Just a few personal points on my experiences with Kallmann syndrome:

One of the factors that puts Kallmann syndrome apart from a lot of other conditions is its rarity. Kallmann syndrome is not very widely known in the medical community let alone in the general population.

I have a small group of close friends; some of them know about Kallmann’s, some who do not. It is difficult for friends and families to sympathise with a person with Kallmann’s because they do not know what it is like to go without a fundamental part of growing up & developing as a person. They can empathise rather than sympathise with you.

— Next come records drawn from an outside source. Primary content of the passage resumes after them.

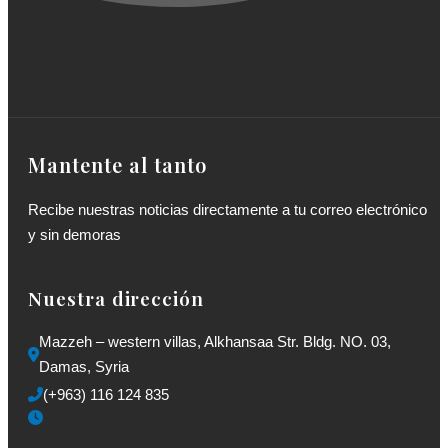
Mantente al tanto
Recibe nuestras noticias directamente a tu correo electrónico
y sin demoras
Nuestra dirección
Mazzeh – western villas, Alkhansaa Str. Bldg. NO. 03, 
Damas, Syria
(+963) 116 124 835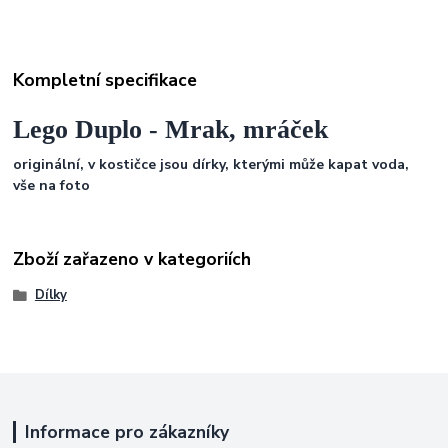
Kompletní specifikace
Lego Duplo - Mrak, mráček
originální, v kostičce jsou dírky, kterými může kapat voda,
vše na foto
Zboží zařazeno v kategoriích
Dílky
Informace pro zákazníky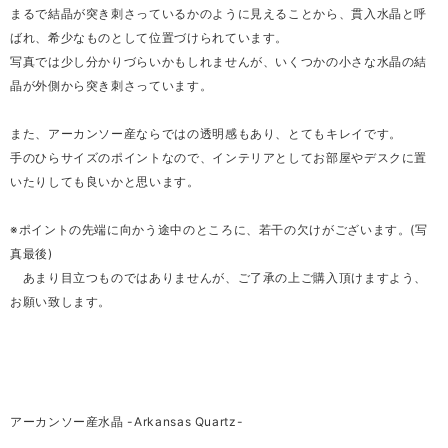
まるで結晶が突き刺さっているかのように見えることから、貫入水晶と呼
ばれ、希少なものとして位置づけられています。
写真では少し分かりづらいかもしれませんが、いくつかの小さな水晶の結
晶が外側から突き刺さっています。
また、アーカンソー産ならではの透明感もあり、とてもキレイです。
手のひらサイズのポイントなので、インテリアとしてお部屋やデスクに置
いたりしても良いかと思います。
※ポイントの先端に向かう途中のところに、若干の欠けがございます。(写
真最後)
あまり目立つものではありませんが、ご了承の上ご購入頂けますよう、
お願い致します。
アーカンソー産水晶 -Arkansas Quartz-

By the age of 13 – 14 I thought I was just a late developer, like a couple of other friends in my peer group. By 15 – 16 it was clear something might be wrong but it was difficult to get anybody to listen. The GP didn’t want to know at first. Eventually I got referred to an urologist and a general medicine consultant. All they said was ‘wait and see’. Nobody thought about an endocrinologist at the time. By 16 –17 I was still being referred to as ‘delayed’. By the time I was 20 the term ‘delayed’ was still being used, but nobody in the medical field seemed to have an answer.

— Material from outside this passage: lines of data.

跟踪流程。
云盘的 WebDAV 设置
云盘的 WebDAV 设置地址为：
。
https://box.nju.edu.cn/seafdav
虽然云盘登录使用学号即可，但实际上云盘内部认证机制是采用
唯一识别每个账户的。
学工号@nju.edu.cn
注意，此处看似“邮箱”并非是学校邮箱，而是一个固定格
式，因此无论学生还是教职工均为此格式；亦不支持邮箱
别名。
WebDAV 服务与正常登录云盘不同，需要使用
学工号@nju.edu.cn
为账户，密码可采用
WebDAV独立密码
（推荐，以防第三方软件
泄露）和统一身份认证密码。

It was not until I went to University where I studied biomedical sciences that I began to do a bit of research myself into endocrinology. My first real job after leaving University was at the Royal Free Hospital in London. I work in the haematology / blood transfusion departments. At that time it just so happened that at the Royal Free were two endocrinologists (Prof. Pierre Bouloux and Dr Richard Quinton) who specialised in Kallmann’s. I arranged to see Dr Quinton one day after meeting him by chance at work one day and explained my story. One of his first questions was “can you smell?”

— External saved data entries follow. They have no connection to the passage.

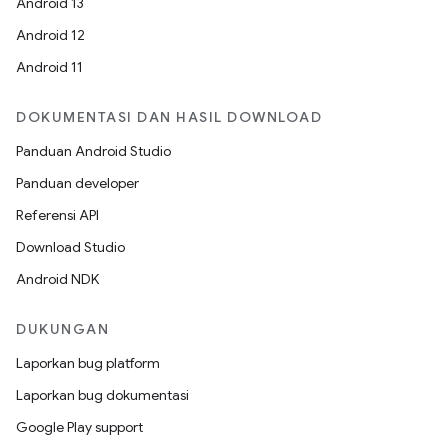
Android 13
Android 12
Android 11
DOKUMENTASI DAN HASIL DOWNLOAD
Panduan Android Studio
Panduan developer
Referensi API
Download Studio
Android NDK
DUKUNGAN
Laporkan bug platform
Laporkan bug dokumentasi
Google Play support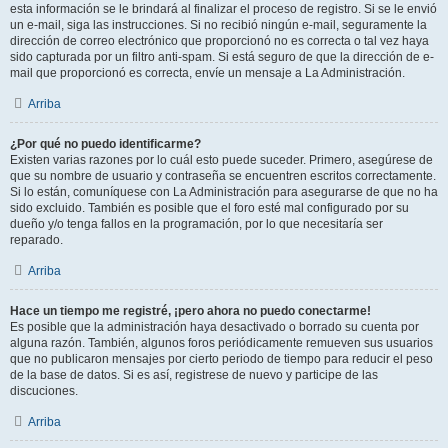
esta información se le brindará al finalizar el proceso de registro. Si se le envió
un e-mail, siga las instrucciones. Si no recibió ningún e-mail, seguramente la
dirección de correo electrónico que proporcionó no es correcta o tal vez haya
sido capturada por un filtro anti-spam. Si está seguro de que la dirección de e-
mail que proporcionó es correcta, envíe un mensaje a La Administración.
Arriba
¿Por qué no puedo identificarme?
Existen varias razones por lo cuál esto puede suceder. Primero, asegúrese de
que su nombre de usuario y contraseña se encuentren escritos correctamente.
Si lo están, comuníquese con La Administración para asegurarse de que no ha
sido excluido. También es posible que el foro esté mal configurado por su
dueño y/o tenga fallos en la programación, por lo que necesitaría ser
reparado.
Arriba
Hace un tiempo me registré, ¡pero ahora no puedo conectarme!
Es posible que la administración haya desactivado o borrado su cuenta por
alguna razón. También, algunos foros periódicamente remueven sus usuarios
que no publicaron mensajes por cierto periodo de tiempo para reducir el peso
de la base de datos. Si es así, registrese de nuevo y participe de las
discuciones.
Arriba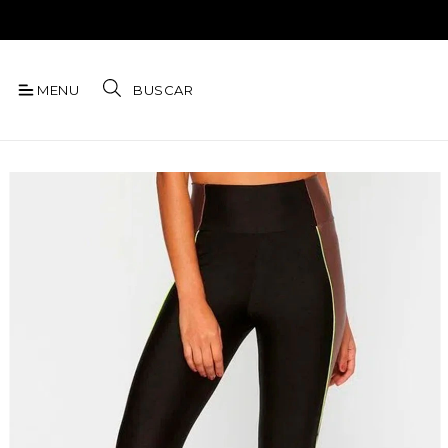
MENU
BUSCAR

This then led on to a definite diagnosis of Kallmann’s by the age of 22. It was actually such a relief to be able to put a name to the condition. Dr Quinton then introduced me to another patient of his from London who was the first person I had met with Kallmann’s. It was surprising to see how our stories were the same in some ways.

I was then put on a more appropriate form of treatment. Since I was at the Royal Free I was in the ideal position to be part of clinical trials for new treatments. Since my diagnosis I had had testosterone therapy in 4 different forms and a trial of recombinant pituitary hormones (LH / FSH) rather than the human derived product that was the usual form at the time.

Since then I have met a number of people with Kallmann’s and read a lot of stories on the Yahoo support site. Everybody has their own way of dealing with Kallmann’s, for some people it is not an issue, for others it dominates their lives.

I think I am in the middle of these two. I am still very shy in social groups and not very good at relationships. I do have mood swings but they do not last very long and on the whole I am quite positive about life, just a little shy and quiet.